Source passage »

The device reputation can affect the overall trustworthiness of the IoT service. For example, a reputable manufacturer could lead to a higher probability of reliability and less susceptibility to attacks. On one hand, a reputable manufacturer often updates their devices’ firmware for increased performance and security. On the other hand, a disreputable manufacturer might push delayed updates or none at all which puts their devices at risk. The purpose of the perspective is to extract the influence of a device properties on trust.

An IoT device $d$ is described as a property set $P$ , where $p\in P$ corresponds to a property of the device $d$ . A property of an IoT device can be its manufacturer, operating system, type (e.g., smartwatch or smartphone, etc.), etc. The reputation $\mathcal{R}$ of a device $d$ is the reputation aggregation of all properties in the set $P$ . In other words, the reputation of an IoT device is evaluated based on the reputation of the device’s properties. For example, an IoT device is considered to have a high reputation if its manufacturer and operating system are also highly reputable. Similarly the type of the device can affect a service’s trust level. For instance, in energy sharing services, smartshoes that harvest energy while walking might be more reliable to share energy than a smartwatch with small batteries. The reputation $\mathcal{R}$ of a device $d$ can be computed as follows:

\mathcal{R}=\frac{1}{|P|}\sum\limits_{p\in P}R_{p}

(9)

where $R_{p}$ is the property $p$ ’s reputation, and $|P|$ is the number of IoT device’s properties. In the equation, the overall reputation of the device is computed based on the reputations of its properties. The average of the properties’ reputation is taken as the reputation of the IoT device. It is worth noting that in this work, it is assumed that the reputation data for a device’s property is available. However, if such data is missing, the problem becomes a bootstrapping problem. Other bootstrapping techniques should be employed in such cases, which is outside the scope of this paper.

In Eq. 9, the average of the properties’ reputation is taken to obtain the reputation of the device. Treating all properties equally may not give accurate results. For example, assume a device $A$ which has a reputable manufacturer and runs an outdated operating system. Additionally, assume that the operating system has been used by a wide range of devices, whereas the manufacturer has produced only a few devices (i.e., less popular). The reputation of the operating system should weigh more than the manufacturer’s since it has been used and reviewed by a larger number of users. Therefore, the reputation of the IoT device $\mathcal{R}_{d}$ is reformulated as follows:

\mathcal{R}_{d}=\frac{1}{\sum\limits_{p\in P}Pop_{p}}\sum\limits_{p\in P}R_{p}*Pop_{p}

(10)

where $Pop_{p}$ is the popularity of the property $p$ which refers to the number of times a device with $p$ has been used.

3.3 Service Perspective

The service perspective captures the properties of a service during its operation (e.g., reliability). For example, in a crowdsourcing where users share their computing resources, the service perspective tries to measure a service’s performance and its effect on trust. A service that provides fast processing for tasks will increase its trustworthiness because of the increased reliability. Otherwise, the service’s trustworthiness should be lowered accordingly (i.e., a service consumer may trust the service less to process its tasks quickly due to the decreased reliability). We propose the reliability attribute in the service perspective.

[Source records]
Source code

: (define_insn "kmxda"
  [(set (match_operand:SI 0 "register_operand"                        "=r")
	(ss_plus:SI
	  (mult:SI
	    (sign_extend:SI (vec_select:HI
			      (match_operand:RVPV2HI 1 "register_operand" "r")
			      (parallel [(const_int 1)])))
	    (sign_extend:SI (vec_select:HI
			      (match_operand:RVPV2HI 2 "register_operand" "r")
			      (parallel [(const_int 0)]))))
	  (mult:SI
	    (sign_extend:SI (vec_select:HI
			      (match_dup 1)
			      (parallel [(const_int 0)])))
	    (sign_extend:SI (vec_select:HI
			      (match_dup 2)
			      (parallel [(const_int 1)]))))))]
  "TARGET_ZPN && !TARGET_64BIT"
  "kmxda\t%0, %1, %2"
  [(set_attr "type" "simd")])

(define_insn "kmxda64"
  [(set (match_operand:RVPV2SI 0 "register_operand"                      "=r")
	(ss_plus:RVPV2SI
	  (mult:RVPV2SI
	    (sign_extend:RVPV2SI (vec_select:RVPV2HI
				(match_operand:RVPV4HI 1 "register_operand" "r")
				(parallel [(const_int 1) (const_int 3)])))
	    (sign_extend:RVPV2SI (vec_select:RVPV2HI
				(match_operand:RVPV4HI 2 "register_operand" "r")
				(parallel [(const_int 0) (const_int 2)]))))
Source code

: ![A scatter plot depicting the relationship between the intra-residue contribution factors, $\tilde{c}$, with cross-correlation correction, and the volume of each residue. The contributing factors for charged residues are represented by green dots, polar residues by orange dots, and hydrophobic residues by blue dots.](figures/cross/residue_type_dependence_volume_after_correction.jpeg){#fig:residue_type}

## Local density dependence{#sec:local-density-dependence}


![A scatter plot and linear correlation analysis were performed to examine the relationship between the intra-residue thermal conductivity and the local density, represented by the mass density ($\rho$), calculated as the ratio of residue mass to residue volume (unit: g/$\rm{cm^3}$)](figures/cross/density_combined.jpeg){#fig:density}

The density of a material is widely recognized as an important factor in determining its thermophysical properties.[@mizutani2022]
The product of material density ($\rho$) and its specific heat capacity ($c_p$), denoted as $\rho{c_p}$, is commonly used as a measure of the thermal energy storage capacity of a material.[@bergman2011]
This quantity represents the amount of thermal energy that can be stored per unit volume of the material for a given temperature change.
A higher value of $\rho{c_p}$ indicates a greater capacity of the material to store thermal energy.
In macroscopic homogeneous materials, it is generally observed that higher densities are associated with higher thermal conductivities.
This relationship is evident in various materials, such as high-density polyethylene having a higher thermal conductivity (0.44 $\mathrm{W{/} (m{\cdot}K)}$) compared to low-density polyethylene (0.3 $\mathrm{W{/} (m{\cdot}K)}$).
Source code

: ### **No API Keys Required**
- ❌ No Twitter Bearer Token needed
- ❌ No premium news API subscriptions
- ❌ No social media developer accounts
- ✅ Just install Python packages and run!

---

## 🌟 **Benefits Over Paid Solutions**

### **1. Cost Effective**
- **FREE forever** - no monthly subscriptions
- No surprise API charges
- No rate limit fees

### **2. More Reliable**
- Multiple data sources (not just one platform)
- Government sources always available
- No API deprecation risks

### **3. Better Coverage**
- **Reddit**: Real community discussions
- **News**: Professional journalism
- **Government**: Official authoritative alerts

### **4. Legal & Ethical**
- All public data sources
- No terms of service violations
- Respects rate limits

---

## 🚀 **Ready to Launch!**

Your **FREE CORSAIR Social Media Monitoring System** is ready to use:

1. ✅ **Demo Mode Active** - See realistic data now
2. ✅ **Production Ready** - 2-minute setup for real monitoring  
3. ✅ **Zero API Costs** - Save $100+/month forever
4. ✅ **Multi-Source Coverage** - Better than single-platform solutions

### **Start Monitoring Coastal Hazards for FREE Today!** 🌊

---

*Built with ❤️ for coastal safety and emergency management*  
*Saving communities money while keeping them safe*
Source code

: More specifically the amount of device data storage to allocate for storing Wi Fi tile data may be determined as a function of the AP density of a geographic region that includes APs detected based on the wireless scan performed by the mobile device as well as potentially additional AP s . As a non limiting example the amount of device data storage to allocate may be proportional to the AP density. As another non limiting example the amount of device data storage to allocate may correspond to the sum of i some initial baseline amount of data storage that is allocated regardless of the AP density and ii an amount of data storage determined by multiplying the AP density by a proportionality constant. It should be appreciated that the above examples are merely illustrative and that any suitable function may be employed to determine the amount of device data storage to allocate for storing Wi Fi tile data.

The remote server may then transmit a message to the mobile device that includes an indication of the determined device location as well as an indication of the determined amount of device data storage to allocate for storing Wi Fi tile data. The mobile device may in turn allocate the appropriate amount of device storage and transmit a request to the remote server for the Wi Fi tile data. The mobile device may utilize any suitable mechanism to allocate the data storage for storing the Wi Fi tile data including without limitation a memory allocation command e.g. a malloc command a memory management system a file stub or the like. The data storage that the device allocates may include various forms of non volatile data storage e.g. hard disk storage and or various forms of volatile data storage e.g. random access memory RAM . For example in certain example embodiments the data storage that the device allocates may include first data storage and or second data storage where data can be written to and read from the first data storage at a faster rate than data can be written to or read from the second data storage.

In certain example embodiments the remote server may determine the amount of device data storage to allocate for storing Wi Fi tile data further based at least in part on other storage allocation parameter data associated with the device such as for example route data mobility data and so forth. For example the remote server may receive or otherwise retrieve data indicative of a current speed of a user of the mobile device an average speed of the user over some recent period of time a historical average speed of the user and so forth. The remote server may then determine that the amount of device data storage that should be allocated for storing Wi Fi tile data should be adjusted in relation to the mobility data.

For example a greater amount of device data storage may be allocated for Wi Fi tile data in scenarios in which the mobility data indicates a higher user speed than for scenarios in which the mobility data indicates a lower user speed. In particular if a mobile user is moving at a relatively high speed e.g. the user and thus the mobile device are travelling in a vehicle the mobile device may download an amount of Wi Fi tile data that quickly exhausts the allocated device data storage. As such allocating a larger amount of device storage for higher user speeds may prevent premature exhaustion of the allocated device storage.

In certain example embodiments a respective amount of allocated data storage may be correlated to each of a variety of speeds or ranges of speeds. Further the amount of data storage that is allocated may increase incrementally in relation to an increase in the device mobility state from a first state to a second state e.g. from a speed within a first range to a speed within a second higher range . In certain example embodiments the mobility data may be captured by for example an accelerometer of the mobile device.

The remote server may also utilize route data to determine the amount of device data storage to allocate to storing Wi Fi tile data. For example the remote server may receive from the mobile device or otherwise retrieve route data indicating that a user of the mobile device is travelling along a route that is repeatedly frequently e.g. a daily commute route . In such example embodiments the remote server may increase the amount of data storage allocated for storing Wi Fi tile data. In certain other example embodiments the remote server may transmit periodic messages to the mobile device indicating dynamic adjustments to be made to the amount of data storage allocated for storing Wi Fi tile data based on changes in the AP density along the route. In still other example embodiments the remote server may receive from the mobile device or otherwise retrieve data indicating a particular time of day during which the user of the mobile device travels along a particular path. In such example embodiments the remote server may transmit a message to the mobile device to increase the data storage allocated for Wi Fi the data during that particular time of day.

Tasks and exercises »
1. In the passage on IoT device reputation, what does the popularity of a property refer to?
2. Tally the lines of the records that contain the string "platform", treating case as significant, and give only the number.
The records bear no relation to the passage on IoT device reputation.

Results by task »
1. The number of times a device with that property has been used.

2. 2